Public EV charging in Rouyn-Noranda, Quebec. 26 charging locations (2 DC fast, 24 Level 2). Score any address with EV Data Map's free 0–100 site profitability analyzer — Canadian incentives via ZEVIP and provincial programs included.
Rouyn-Noranda, Quebec is served by 26 public electric vehicle charging locations operating roughly 39 individual chargers. Of those, 2 (8%) offer DC fast charging suitable for road-trip stops and short-dwell sessions, while 24 (92%) provide Level 2 charging for longer dwell times such as workplace, retail and overnight parking.
The largest charging network in Rouyn-Noranda is Circuit électrique with 11 locations, followed by FLO with 8. Average DC fast power across the city is approximately 75 kW.

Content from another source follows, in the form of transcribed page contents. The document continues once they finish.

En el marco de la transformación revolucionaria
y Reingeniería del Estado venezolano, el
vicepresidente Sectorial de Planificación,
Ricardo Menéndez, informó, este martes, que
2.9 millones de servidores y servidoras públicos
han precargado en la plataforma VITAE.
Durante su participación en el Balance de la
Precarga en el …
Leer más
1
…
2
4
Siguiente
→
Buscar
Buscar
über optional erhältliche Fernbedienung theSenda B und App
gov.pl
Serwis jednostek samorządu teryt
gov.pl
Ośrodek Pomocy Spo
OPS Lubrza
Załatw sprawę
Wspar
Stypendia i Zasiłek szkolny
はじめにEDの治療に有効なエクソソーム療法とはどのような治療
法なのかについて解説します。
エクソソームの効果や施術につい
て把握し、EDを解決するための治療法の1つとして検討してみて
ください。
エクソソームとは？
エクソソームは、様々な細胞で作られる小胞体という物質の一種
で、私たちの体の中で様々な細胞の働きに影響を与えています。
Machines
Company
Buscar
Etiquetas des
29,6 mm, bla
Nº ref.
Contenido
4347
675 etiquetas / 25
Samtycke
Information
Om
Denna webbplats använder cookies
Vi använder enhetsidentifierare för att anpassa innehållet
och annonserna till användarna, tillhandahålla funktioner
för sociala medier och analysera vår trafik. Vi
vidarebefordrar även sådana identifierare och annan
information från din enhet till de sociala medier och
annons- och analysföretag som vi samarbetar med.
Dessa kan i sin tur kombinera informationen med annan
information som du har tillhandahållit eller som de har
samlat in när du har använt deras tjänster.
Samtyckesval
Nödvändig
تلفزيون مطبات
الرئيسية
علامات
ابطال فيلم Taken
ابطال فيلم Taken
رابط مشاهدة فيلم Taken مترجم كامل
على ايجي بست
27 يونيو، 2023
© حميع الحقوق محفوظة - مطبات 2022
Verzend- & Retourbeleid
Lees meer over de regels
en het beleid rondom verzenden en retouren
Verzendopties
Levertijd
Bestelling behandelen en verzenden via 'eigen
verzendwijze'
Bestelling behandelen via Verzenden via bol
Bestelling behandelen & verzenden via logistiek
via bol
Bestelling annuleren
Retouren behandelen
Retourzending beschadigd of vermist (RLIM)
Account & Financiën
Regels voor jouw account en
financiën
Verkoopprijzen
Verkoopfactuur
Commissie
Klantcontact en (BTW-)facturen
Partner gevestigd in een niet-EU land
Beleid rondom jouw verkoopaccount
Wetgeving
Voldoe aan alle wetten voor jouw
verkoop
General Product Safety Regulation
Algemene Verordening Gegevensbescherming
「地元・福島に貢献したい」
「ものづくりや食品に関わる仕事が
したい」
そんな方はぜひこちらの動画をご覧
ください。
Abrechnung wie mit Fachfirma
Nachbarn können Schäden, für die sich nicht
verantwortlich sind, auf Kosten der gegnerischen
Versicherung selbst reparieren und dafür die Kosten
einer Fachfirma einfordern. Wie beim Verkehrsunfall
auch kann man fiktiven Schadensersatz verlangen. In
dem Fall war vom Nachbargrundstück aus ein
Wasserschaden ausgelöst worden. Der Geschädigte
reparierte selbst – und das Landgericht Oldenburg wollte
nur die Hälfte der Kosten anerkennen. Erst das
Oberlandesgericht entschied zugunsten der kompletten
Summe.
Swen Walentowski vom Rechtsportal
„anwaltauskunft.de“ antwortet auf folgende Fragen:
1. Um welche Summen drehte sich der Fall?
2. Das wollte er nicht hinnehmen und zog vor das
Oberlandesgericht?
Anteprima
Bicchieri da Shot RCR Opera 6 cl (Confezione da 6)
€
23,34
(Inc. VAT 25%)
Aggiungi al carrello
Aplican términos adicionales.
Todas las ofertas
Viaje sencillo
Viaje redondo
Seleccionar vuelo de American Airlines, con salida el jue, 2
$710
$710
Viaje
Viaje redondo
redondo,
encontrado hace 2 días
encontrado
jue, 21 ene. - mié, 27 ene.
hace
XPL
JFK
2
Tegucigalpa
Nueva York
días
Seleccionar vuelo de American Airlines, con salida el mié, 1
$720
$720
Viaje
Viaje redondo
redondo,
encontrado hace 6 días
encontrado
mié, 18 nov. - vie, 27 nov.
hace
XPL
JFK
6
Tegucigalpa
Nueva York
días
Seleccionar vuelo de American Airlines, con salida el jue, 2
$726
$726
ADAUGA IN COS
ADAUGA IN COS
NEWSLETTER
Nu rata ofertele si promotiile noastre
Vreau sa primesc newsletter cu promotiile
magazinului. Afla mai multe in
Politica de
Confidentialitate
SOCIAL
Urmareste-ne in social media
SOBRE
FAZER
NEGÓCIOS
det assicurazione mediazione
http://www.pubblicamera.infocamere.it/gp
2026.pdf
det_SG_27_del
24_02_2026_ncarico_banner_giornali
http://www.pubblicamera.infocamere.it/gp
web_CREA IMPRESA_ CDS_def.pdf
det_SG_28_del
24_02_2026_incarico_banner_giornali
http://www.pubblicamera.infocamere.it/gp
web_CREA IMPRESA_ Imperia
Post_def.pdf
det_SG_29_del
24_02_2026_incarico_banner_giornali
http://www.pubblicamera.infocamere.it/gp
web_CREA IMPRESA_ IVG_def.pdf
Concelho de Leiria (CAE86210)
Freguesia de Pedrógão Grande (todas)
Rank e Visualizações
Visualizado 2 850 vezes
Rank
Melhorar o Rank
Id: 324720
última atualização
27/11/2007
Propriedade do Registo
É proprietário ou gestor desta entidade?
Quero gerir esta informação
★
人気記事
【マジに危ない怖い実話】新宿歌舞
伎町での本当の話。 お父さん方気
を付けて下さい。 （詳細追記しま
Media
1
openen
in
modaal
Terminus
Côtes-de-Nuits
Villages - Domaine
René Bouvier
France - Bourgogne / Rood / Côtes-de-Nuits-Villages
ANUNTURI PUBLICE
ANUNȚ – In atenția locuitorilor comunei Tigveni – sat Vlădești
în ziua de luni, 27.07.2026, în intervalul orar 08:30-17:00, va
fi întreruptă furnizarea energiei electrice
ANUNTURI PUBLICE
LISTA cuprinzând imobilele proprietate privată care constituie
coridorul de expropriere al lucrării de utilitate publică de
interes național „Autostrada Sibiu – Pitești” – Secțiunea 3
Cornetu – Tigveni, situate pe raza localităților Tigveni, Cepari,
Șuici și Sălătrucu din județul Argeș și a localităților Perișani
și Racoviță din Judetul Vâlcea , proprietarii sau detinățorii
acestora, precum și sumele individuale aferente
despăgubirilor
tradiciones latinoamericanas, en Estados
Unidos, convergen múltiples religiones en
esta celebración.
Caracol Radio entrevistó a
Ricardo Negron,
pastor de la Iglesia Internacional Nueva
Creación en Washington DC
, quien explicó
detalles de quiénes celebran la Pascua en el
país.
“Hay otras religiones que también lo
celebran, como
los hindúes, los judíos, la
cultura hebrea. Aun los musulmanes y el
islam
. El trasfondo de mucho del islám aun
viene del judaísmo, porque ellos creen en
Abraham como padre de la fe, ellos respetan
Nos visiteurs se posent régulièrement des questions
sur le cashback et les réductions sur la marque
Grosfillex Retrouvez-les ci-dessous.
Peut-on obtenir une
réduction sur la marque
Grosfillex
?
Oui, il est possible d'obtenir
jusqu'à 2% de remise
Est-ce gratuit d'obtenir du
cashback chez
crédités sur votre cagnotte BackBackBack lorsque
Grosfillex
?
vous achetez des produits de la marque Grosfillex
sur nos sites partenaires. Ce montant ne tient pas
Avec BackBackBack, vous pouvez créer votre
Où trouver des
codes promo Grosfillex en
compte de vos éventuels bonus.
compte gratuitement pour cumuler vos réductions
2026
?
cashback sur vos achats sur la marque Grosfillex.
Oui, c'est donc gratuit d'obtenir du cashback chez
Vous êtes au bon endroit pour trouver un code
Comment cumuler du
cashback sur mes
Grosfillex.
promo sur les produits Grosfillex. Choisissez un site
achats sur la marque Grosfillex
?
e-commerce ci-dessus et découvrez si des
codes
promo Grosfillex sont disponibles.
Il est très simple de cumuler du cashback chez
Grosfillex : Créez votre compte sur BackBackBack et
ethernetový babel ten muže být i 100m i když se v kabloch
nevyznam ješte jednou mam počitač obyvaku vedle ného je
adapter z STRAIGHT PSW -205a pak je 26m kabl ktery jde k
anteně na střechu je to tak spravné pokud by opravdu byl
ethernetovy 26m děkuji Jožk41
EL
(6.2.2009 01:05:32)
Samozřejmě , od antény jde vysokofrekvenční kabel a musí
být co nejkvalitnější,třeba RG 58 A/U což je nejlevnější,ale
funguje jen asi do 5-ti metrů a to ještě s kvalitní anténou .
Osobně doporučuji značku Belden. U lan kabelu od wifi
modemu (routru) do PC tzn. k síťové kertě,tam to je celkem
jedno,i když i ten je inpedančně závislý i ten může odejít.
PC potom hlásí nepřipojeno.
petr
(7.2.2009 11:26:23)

EV Data Map scores every potential charging site in Canada from 0 to 100 for profitability, combining ZEV registration density, daytime population, traffic, demographics, nearby competing chargers, and grid context. Enter any Rouyn-Noranda address below for an instant profitability score, demand projection, and recommended charger configuration — including ZEVIP, Quebec provincial, and utility incentive matching.
Rouyn-Noranda projects can typically stack three layers of funding: the federal Zero Emission Vehicle Infrastructure Program (ZEVIP) covering up to 50% of project costs, Quebec provincial programs for additional rebates and tax credits, and local utility incentives for grid-connected installations. Class 56 accelerated capital cost allowance (100% first-year writeoff) further improves project economics for commercial installations.
Use the analyzer to see which programs apply to a specific Rouyn-Noranda address along with eligible award amounts.
Every score on EV Data Map blends location demand, competition and operating economics into a single 0–100 number. For Canadian sites, demand draws on Statistics Canada ZEV registrations (Table 20-10-0024) projected forward to 2026 using province-level CAGR, daytime population from StatCan census tracts, and traffic patterns. Competition uses the count and quality of nearby chargers — including DC fast power, network reliability and dwell-fit. Operating economics include provincial electricity tariffs, demand-charge exposure, expected utilization, and capital cost for the recommended hardware mix.
For Rouyn-Noranda specifically, our model factors local commute corridors, the existing footprint of 2 DC fast and 24 Level 2 sites, and the dwell profile of surrounding land use. The result is a per-address score plus a recommended configuration — number of stalls, target power level and network — that maximises projected revenue.